Earlier in my career I lived on the Eastern Shore of Maryland on the Chesapeake Bay.  The thunderstorms were more violent and severe than any I had ever seen; lightening causes more deaths there than anywhere else in the country.  The excitement and fear of overwhelming forces, the nitrogen charged air and horizontal rain driven through closed windows had an almost supernatural quality.  I saw myself standing in the middle of a field, a naked encounter with raw elements. Years later, back in the city, I began this cycle of paintings, inspired by the mystery and awe.
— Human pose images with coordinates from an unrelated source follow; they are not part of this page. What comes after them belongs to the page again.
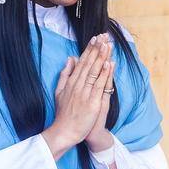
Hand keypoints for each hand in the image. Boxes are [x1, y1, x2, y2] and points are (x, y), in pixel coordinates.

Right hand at [42, 36, 112, 159]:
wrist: (64, 132)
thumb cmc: (64, 113)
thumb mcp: (59, 91)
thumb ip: (65, 74)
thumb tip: (70, 58)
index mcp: (71, 82)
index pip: (81, 62)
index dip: (89, 49)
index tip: (95, 38)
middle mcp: (77, 85)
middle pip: (89, 64)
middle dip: (96, 49)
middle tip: (103, 36)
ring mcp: (85, 93)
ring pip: (95, 71)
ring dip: (102, 57)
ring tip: (107, 44)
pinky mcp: (92, 103)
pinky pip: (100, 85)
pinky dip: (104, 74)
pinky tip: (109, 63)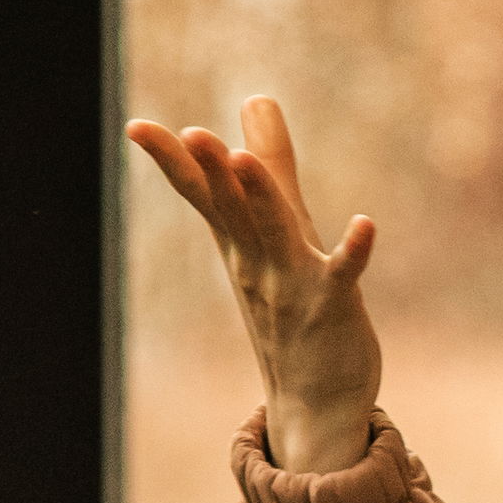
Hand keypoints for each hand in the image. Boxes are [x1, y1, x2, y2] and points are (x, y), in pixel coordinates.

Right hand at [126, 95, 380, 472]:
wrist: (315, 405)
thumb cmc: (296, 311)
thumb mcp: (281, 230)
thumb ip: (272, 163)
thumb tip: (257, 97)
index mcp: (240, 245)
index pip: (201, 197)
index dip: (171, 161)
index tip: (136, 126)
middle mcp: (258, 264)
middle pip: (230, 210)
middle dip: (210, 171)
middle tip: (190, 134)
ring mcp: (294, 286)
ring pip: (274, 234)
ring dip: (261, 196)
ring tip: (241, 158)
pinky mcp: (335, 305)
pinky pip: (345, 274)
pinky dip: (354, 250)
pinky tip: (366, 223)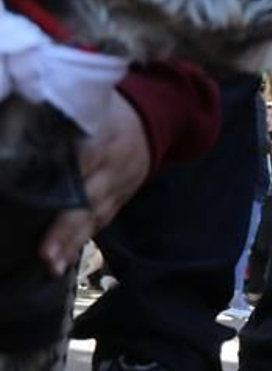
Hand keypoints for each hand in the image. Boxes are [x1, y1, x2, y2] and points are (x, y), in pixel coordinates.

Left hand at [38, 94, 152, 275]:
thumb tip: (17, 135)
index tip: (34, 198)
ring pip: (94, 218)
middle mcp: (111, 168)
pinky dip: (82, 242)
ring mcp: (118, 187)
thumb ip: (58, 120)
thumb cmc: (110, 111)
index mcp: (103, 138)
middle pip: (87, 200)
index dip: (61, 182)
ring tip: (52, 265)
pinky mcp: (120, 200)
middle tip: (45, 253)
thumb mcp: (90, 104)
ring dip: (73, 243)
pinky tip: (63, 261)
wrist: (155, 121)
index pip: (79, 162)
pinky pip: (101, 223)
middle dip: (66, 227)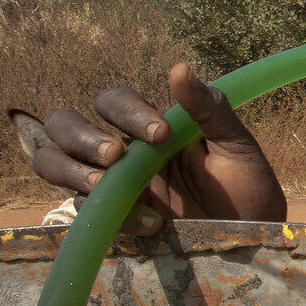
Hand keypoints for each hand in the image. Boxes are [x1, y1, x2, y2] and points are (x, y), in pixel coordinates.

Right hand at [29, 62, 286, 228]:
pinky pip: (85, 211)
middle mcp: (121, 151)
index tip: (161, 134)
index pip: (112, 102)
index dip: (126, 112)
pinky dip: (110, 215)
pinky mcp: (113, 219)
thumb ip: (208, 108)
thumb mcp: (235, 145)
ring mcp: (112, 185)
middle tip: (115, 156)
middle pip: (62, 125)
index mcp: (147, 125)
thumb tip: (179, 67)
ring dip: (68, 169)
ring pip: (52, 162)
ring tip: (102, 186)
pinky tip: (153, 222)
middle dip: (79, 136)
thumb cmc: (246, 187)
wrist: (253, 238)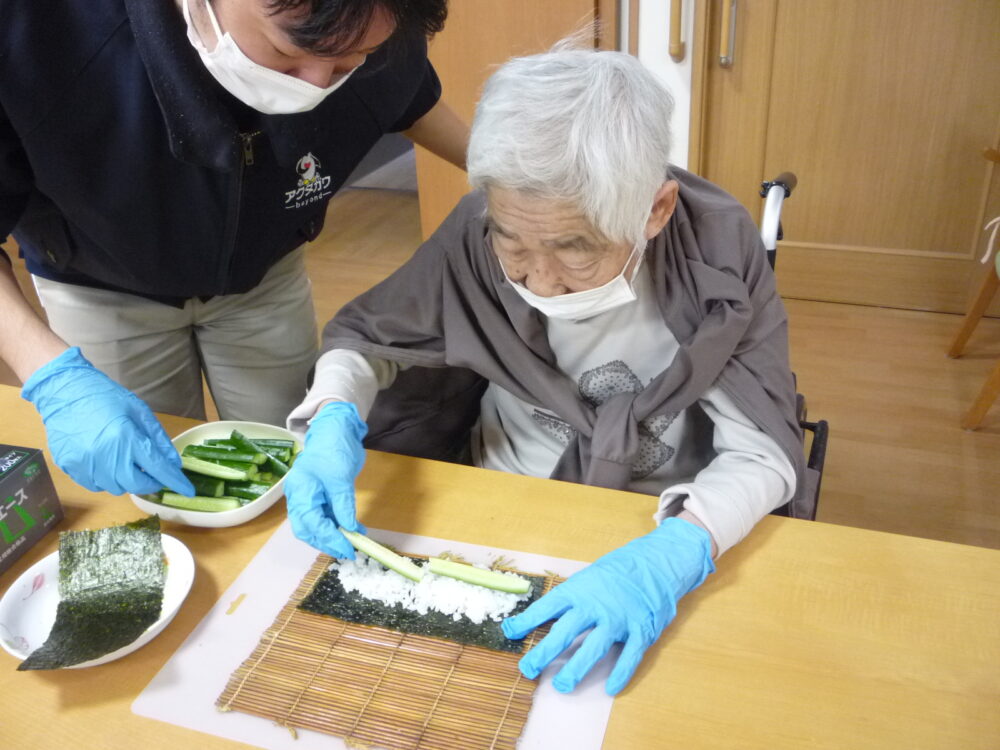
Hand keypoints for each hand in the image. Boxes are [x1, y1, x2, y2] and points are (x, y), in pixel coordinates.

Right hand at [21, 347, 194, 496]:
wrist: (65, 391)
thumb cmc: (106, 397)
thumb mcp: (140, 412)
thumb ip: (158, 439)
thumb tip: (173, 463)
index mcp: (125, 437)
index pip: (157, 468)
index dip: (175, 481)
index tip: (187, 491)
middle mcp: (105, 455)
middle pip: (136, 485)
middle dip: (151, 483)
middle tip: (155, 474)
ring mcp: (85, 463)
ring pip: (116, 487)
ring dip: (128, 480)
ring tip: (127, 461)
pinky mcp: (70, 467)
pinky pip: (95, 485)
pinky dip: (107, 479)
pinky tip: (108, 463)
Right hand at [284, 401, 367, 558]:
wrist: (336, 427)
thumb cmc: (334, 447)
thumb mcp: (340, 476)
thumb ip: (343, 503)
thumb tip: (348, 528)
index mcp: (300, 491)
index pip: (311, 523)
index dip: (328, 538)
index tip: (347, 548)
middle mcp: (300, 496)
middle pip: (308, 528)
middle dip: (326, 541)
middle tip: (348, 550)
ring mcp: (310, 496)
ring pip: (317, 524)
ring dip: (334, 535)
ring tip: (354, 541)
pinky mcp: (321, 495)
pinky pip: (326, 516)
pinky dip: (338, 524)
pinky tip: (354, 529)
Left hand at [501, 518, 714, 695]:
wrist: (655, 563)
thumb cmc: (615, 573)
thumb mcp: (586, 579)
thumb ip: (568, 599)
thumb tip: (539, 617)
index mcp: (578, 590)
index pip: (547, 607)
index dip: (526, 621)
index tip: (509, 632)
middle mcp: (595, 605)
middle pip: (565, 632)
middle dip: (544, 653)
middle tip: (527, 669)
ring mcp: (619, 619)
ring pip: (594, 648)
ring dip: (576, 669)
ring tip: (560, 686)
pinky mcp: (641, 630)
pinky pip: (629, 656)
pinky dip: (620, 674)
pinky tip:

To expand my awareness of the absolute wildness of natural forces I went storm chasing.  Concomitantly I was exploring the dark aspects of my own nature. 

 

     The tornado metaphor opened the way to the expression of a whole host of ideas about creation and destruction, the invisible animating force of the universe, the numinous within the destructive, the darker aspects of nature. 

 

    I would love to paint these paintings plein air but that is, of course impossible.  I start with a photograph of a tornado sometimes piecing together different images.  I render directly on the surface without preliminary sketches working everything out on that one surface. The earlier work is on torn paper. The overall roughness of the pieces underscores a rawness as though the pieces themselves had been battered around in the very storm they depict.  In the translation from nature to film to computer to printer to reference the colors change, flaws become embedded.  I often incorporate these flaws into the painting, to add another dimension to the surface. In more recent pieces, after working out the initial layers I shift to glazing, refining nuance with a million tiny brushstrokes until the mood of the piece is achieved.